THE BROADCAST STING AS CONTROLLED DISRUPTION

Melodic audio marks also share some similar characteristics to another form of sonic identity asset, being THE BROADCAST STING. Both Audio Mark and Broadcast Sting serve as a form of conceptual punctuation that sends a single message –again, like Morse code. But unlike Morse code, we do not want to hear either a sting or a mark repeat within a single context. Or if it does repeat, the inherent message of both the sting and mark become diminished by the sense of urgency conveyed by the repetitive aural experience. Alternately, if this is the desired effect, then the message is simply reduced to 'URGENT'.
 
Of course, all four forms of micro musical expression discussed here –The Audio Mark, the Descending Cadence, The Ringtone and The Broadcast Sting– are designed to work like zipped semiotics, which once open, a given marketer's message will be decoded and delivered.

I've participated in the production of several network package music and sound design projects: CNN, ESPN, HBO Zone, MTV, PBS and VH1, to name a few.
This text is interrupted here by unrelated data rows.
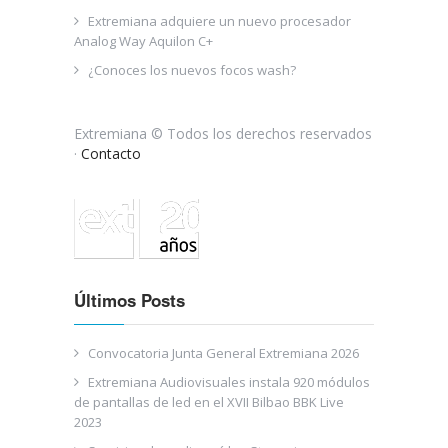
Extremiana adquiere un nuevo procesador
Analog Way Aquilon C+
¿Conoces los nuevos focos wash?
Extremiana © Todos los derechos reservados
·
Contacto
Últimos Posts
Convocatoria Junta General Extremiana 2026
Extremiana Audiovisuales instala 920 módulos
de pantallas de led en el XVII Bilbao BBK Live
2023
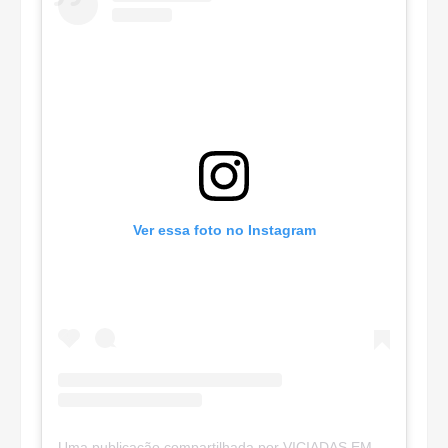
Ver essa foto no Instagram
Uma publicação compartilhada por VICIADAS EM MAKES (@viciadas_make)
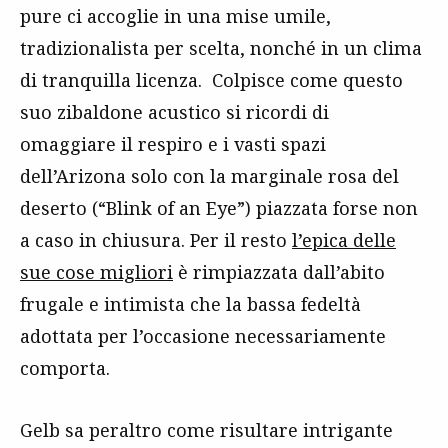
pure ci accoglie in una mise umile,
tradizionalista per scelta, nonché in un clima
di tranquilla licenza. Colpisce come questo
suo zibaldone acustico si ricordi di
omaggiare il respiro e i vasti spazi
dell’Arizona solo con la marginale rosa del
deserto (“Blink of an Eye”) piazzata forse non
a caso in chiusura. Per il resto
l’epica delle
sue cose migliori
è rimpiazzata dall’abito
frugale e intimista che la bassa fedeltà
adottata per l’occasione necessariamente
comporta.
Gelb sa peraltro come risultare intrigante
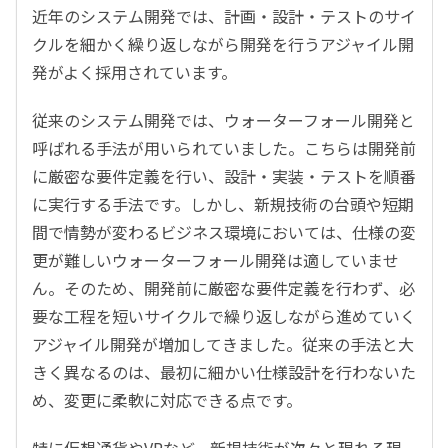
近年のシステム開発では、計画・設計・テストのサイ
クルを細かく繰り返しながら開発を行うアジャイル開
発がよく採用されています。
従来のシステム開発では、ウォーターフォール開発と
呼ばれる手法が用いられていました。こちらは開発前
に厳密な要件定義を行い、設計・実装・テストを順番
に実行する手法です。しかし、新規技術の台頭や短期
間で情勢が変わるビジネス環境においては、仕様の変
更が難しいウォーターフォール開発は適していませ
ん。そのため、開発前に厳密な要件定義を行わず、必
要な工程を短いサイクルで繰り返しながら進めていく
アジャイル開発が増加してきました。従来の手法と大
きく異なるのは、最初に細かい仕様設計を行わないた
め、変更に柔軟に対応できる点です。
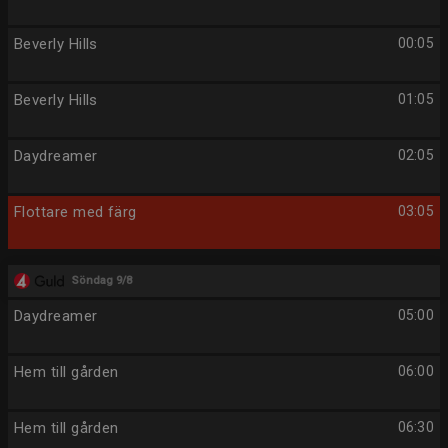
Beverly Hills
00:05
Beverly Hills
01:05
Daydreamer
02:05
Flottare med färg
03:05
Söndag 9/8
Daydreamer
05:00
Hem till gården
06:00
Hem till gården
06:30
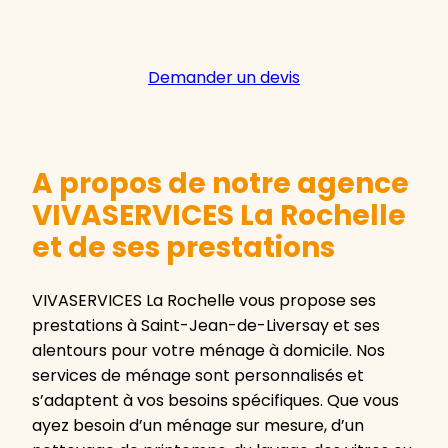
Demander un devis
A propos de notre agence
VIVASERVICES La Rochelle
et de ses prestations
VIVASERVICES La Rochelle vous propose ses
prestations à Saint-Jean-de-Liversay et ses
alentours pour votre ménage à domicile. Nos
services de ménage sont personnalisés et
s’adaptent à vos besoins spécifiques. Que vous
ayez besoin d’un ménage sur mesure, d’un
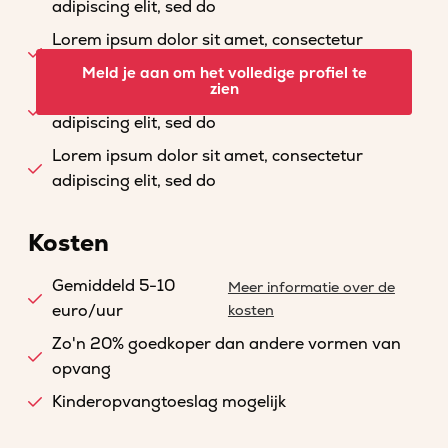
adipiscing elit, sed do
Lorem ipsum dolor sit amet, consectetur
adipiscing elit, sed do
Meld je aan om het volledige profiel te
zien
Lorem ipsum dolor sit amet, consectetur
adipiscing elit, sed do
Lorem ipsum dolor sit amet, consectetur
adipiscing elit, sed do
Kosten
Gemiddeld 5-10
Meer informatie over de
euro/uur
kosten
Zo'n 20% goedkoper dan andere vormen van
opvang
Kinderopvangtoeslag mogelijk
Interestingly, The Broadcast Sting is the only expression of the four that is not constructed as an independent statement. Ending on an anticipatory high note, the Sting, while designed to brand a television station, network or cable channel, is also designed as an open ended inconclusive element, which if we compare to sentence structure,

suggests interruption. The Sting thus requires a listener/viewer to wait until later (typically, 'after these messages') before being 'rewarded' with aural or musical closure (finishing the sentence). Indeed, the Sting does not so much announce who he is, as he compel us to wait another moment before closing with a big reveal.

Whatever construction is appropriate to the task, the message is clear: even micro musical structures can be employed in the support of storytelling; and a skilled sonic artisan can capably convey a lot of non verbal information in mere seconds, and sometimes in even just one second.